JOB ITEM
Take the line containing "der en ferretería." and every line after it to the end of the records, and copy them exactly, excluding pictures.

(Dataset entries)
════════

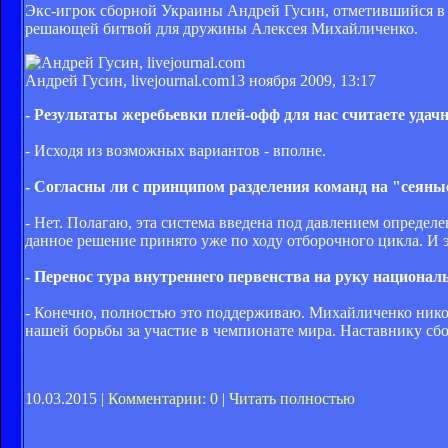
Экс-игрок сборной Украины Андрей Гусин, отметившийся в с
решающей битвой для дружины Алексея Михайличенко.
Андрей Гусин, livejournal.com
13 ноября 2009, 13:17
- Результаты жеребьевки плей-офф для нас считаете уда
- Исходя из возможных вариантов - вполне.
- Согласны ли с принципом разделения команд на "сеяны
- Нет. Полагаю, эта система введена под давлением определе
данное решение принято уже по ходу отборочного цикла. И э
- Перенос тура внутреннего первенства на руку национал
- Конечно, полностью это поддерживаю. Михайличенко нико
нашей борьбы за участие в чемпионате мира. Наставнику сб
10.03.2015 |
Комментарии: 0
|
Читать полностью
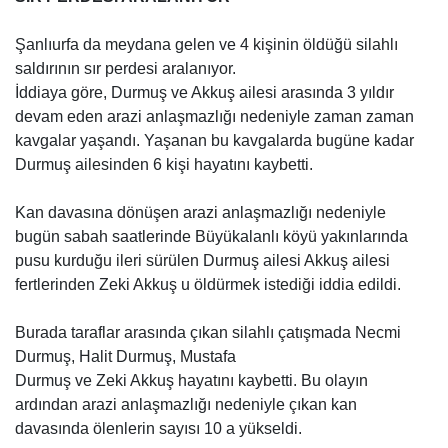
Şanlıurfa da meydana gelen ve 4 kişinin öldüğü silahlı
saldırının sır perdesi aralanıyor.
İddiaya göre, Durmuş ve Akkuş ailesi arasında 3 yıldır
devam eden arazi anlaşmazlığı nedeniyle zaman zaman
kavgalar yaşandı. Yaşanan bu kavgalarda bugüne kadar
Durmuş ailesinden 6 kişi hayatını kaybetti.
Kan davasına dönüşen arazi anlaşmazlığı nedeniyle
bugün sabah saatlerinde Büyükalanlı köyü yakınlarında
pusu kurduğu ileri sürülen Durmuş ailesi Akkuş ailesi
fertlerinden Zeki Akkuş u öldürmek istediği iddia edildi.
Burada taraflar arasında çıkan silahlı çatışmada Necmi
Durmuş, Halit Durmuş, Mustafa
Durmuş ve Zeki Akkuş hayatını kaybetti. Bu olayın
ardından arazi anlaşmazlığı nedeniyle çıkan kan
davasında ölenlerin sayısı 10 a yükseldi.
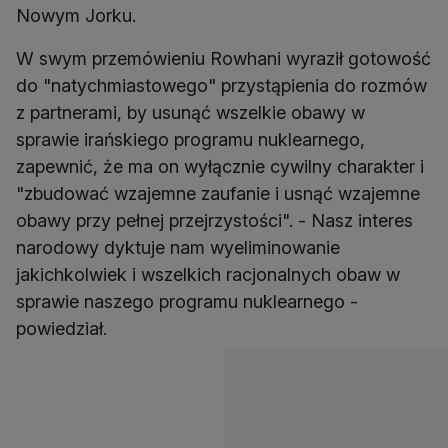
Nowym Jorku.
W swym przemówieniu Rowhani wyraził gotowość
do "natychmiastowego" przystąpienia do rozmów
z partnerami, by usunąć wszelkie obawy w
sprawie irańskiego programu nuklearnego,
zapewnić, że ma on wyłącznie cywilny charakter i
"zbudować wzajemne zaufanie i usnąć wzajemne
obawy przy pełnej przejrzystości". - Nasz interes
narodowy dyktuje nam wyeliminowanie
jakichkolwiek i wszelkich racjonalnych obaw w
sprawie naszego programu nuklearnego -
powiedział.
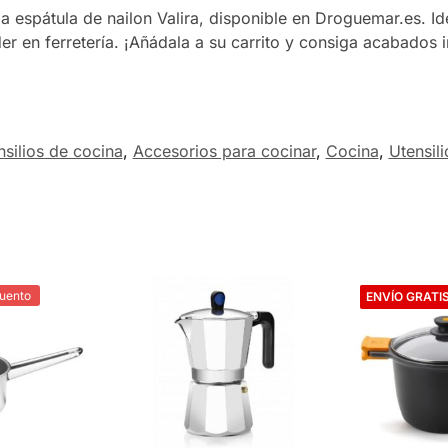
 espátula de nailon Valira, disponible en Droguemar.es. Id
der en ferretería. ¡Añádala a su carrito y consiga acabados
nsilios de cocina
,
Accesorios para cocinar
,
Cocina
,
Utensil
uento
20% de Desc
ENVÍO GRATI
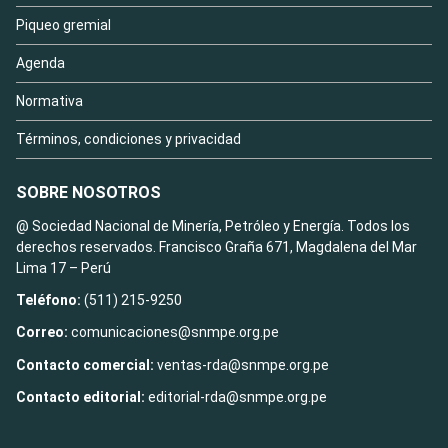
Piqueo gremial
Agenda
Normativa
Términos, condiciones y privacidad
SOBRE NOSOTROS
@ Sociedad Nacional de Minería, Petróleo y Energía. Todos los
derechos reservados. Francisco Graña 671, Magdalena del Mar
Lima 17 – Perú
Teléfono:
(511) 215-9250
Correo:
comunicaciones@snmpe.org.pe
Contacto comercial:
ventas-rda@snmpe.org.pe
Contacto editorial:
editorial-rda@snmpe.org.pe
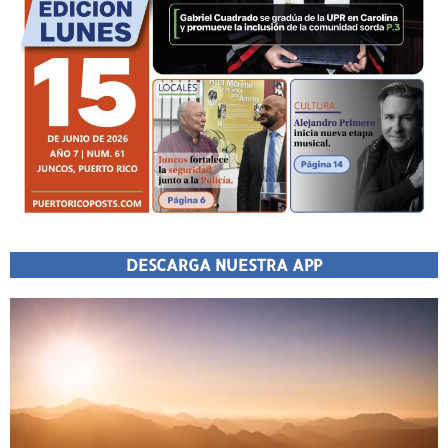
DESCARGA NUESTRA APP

════════

EXERCISE RESPONSE
der en ferretería. ¡Añádala a su carrito y consiga acabados
nsilios de cocina
,
Accesorios para cocinar
,
Cocina
,
Utensil
uento
20% de Desc
ENVÍO GRATI
Piqueo gremial
Agenda
Normativa
Términos, condiciones y privacidad
SOBRE NOSOTROS
@ Sociedad Nacional de Minería, Petróleo y Energía. Todos los
derechos reservados. Francisco Graña 671, Magdalena del Mar
Lima 17 – Perú
Teléfono:
(511) 215-9250
Correo:
comunicaciones@snmpe.org.pe
Contacto comercial:
ventas-rda@snmpe.org.pe
Contacto editorial:
editorial-rda@snmpe.org.pe
DESCARGA NUESTRA APP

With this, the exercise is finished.